BRANO DA LEGGERE:
● ● ● ●

L'introduzione del concetto di probabilità costituiva un modo del tutto
originale di affrontare il problema relativo alla posizione dell'elettrone
intorno al nucleo atomico.
Attraverso l'equazione di Schrödinger è possibile quindi calcolare la
densità di probabilità(**) di trovare un elettrone in un certo
istante e in un determinato punto intorno al nucleo. L'informazione contenuta in
|y|²
può essere paragonata all'informazione contenuta in una tavola che è servita
da bersaglio. I buchi presenti sulla tavola rappresentano i risultati dei lanci
precedenti e forniscono l'indicazione sulla probabilità che un prossimo lancio
finisca in un punto piuttosto che in un altro: dove vi sono molti buchi la
probabilità è alta, dove ve ne sono pochi la probabilità è bassa. Anche nel
caso del bersaglio, se volessimo esprimere matematicamente la densità dei buchi
in funzione della posizione, otterremmo una funzione analoga a |y|².
Nello stesso momento in cui Schrödinger proponeva la soluzione relativa
al dualismo onda-corpuscolo attraverso la sua equazione di onda materiale,
Werner Heisenberg suggeriva una soluzione del problema completamente diversa.

● ● ● ●

COMPITI DA SVOLGERE:
- a) Traduci in inglese questa frase del brano sulla posizione dell'elettrone: «L'introduzione del concetto di probabilità costituiva un modo del tutto originale di affrontare il problema relativo alla posizione dell'elettrone intorno al nucleo atomico.»
- b) In base al brano sulla posizione dell'elettrone, indica se ciascuna affermazione è corretta (sì o no) e riporta tra virgolette le parole del brano che lo stabiliscono. (i) Nelle zone della tavola con pochi buchi la probabilità è alta. (ii) L'equazione di Schrödinger consente di calcolare la densità di probabilità di trovare un elettrone in un punto intorno al nucleo. (iii) La soluzione proposta da Heisenberg era simile a quella di Schrödinger.
- c) Prosegui il brano sulla posizione dell'elettrone, ripartendo subito dopo la sua ultima frase.

DATI FORNITI:
● ● ● ●

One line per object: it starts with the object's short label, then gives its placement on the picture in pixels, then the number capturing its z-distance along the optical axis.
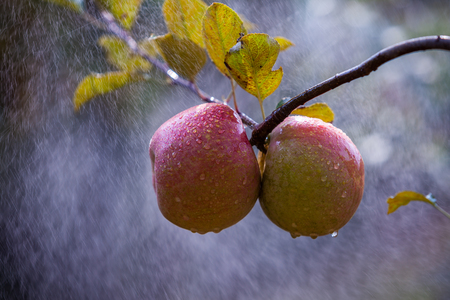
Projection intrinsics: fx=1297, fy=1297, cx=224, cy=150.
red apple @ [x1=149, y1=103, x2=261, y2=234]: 0.81
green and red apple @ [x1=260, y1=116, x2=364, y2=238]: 0.82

● ● ● ●

LE TUE RISPOSTE:
- a) The introduction of the concept of probability constituted an entirely original way of approaching the problem of the electron's position around the atomic nucleus.

- b)
(i) No: «dove ve ne sono pochi la probabilità è bassa».
(ii) Sì: «Attraverso l'equazione di Schrödinger è possibile quindi calcolare la densità di probabilità».
(iii) No: «Werner Heisenberg suggeriva una soluzione del problema completamente diversa».

- c)
Egli, coerentemente con il suo principio di indeterminazione, si convinse che
non aveva senso visualizzare aspetti del mondo subatomico che non si sarebbero
poi, in alcun modo, potuti osservare direttamente. Erano destinati quindi a
rimanere privi di significato concetti come quello di traiettoria
dell'elettrone, o di onda ad esso associata.
Heisenberg si propose dunque di costruire una meccanica astratta in cui
comparissero soltanto relazioni fra grandezze osservabili. Poiché gli unici
valori osservabili, relativi all'atomo di idrogeno, erano i diversi stati
energetici (quelli che Bohr interpretò come salti degli elettroni da un'orbita
all'altra), Heisenberg pensò di sistemare tali valori su linee verticali e
orizzontali fino a formare uno schema quadrato di numeri. Questo schema prende
il nome di "matrice" e il meccanismo matematico che lo interpreta, si
chiama "meccanica delle matrici".
Il formalismo matematico della meccanica delle matrici era ancora più
complesso (e anche più astratto) di quello utilizzato da Schrödinger nella sua
meccanica ondulatoria. Inoltre, la descrizione della struttura atomica,
elaborata attraverso i procedimenti algebrici della meccanica delle matrici,
risultava, alla fine, priva di qualsiasi supporto tangibile. I fisici, legati
all'esigenza di realizzare modelli concreti, non gradirono troppo la descrizione
dell'atomo prodotta da Heisenberg, e finirono per rifiutarla.
In seguito si scoprì però che la meccanica ondulatoria di Schrödinger
e la meccanica delle matrici di Heisenberg, pur essendo diverse nello sviluppo
matematico e nelle premesse fisiche, rappresentavano in realtà la stessa
teoria. Il riconoscimento della loro equivalenza, prima da parte dello stesso
Schrödinger, e successivamente da parte di altri fisici, segnò la nascita
della meccanica quantistica, la teoria che viene utilizzata attualmente per
descrivere i fenomeni relativi al mondo dell'estremamente piccolo.
La forma attuale della meccanica quantistica è dovuta all'inglese P.A.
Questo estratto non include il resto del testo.